------ PROVIDED RECORDS ------

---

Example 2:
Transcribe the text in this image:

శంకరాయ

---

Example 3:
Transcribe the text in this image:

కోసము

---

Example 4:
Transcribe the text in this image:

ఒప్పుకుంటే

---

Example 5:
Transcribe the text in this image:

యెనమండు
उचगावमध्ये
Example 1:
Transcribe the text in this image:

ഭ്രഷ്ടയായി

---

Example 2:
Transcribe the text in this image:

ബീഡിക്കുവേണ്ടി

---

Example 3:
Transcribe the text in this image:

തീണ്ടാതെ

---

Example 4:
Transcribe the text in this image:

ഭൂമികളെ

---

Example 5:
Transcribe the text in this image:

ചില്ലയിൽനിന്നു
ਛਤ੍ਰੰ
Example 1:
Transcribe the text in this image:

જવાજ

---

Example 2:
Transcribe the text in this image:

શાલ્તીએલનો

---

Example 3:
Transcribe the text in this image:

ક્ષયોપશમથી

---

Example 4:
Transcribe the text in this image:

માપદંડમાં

------

Output the entries above in their entirety, exactly as written.

---

Example 2:
Transcribe the text in this image:

శంకరాయ

---

Example 3:
Transcribe the text in this image:

కోసము

---

Example 4:
Transcribe the text in this image:

ఒప్పుకుంటే

---

Example 5:
Transcribe the text in this image:

యెనమండు
उचगावमध्ये
Example 1:
Transcribe the text in this image:

ഭ്രഷ്ടയായി

---

Example 2:
Transcribe the text in this image:

ബീഡിക്കുവേണ്ടി

---

Example 3:
Transcribe the text in this image:

തീണ്ടാതെ

---

Example 4:
Transcribe the text in this image:

ഭൂമികളെ

---

Example 5:
Transcribe the text in this image:

ചില്ലയിൽനിന്നു
ਛਤ੍ਰੰ
Example 1:
Transcribe the text in this image:

જવાજ

---

Example 2:
Transcribe the text in this image:

શાલ્તીએલનો

---

Example 3:
Transcribe the text in this image:

ક્ષયોપશમથી

---

Example 4:
Transcribe the text in this image:

માપદંડમાં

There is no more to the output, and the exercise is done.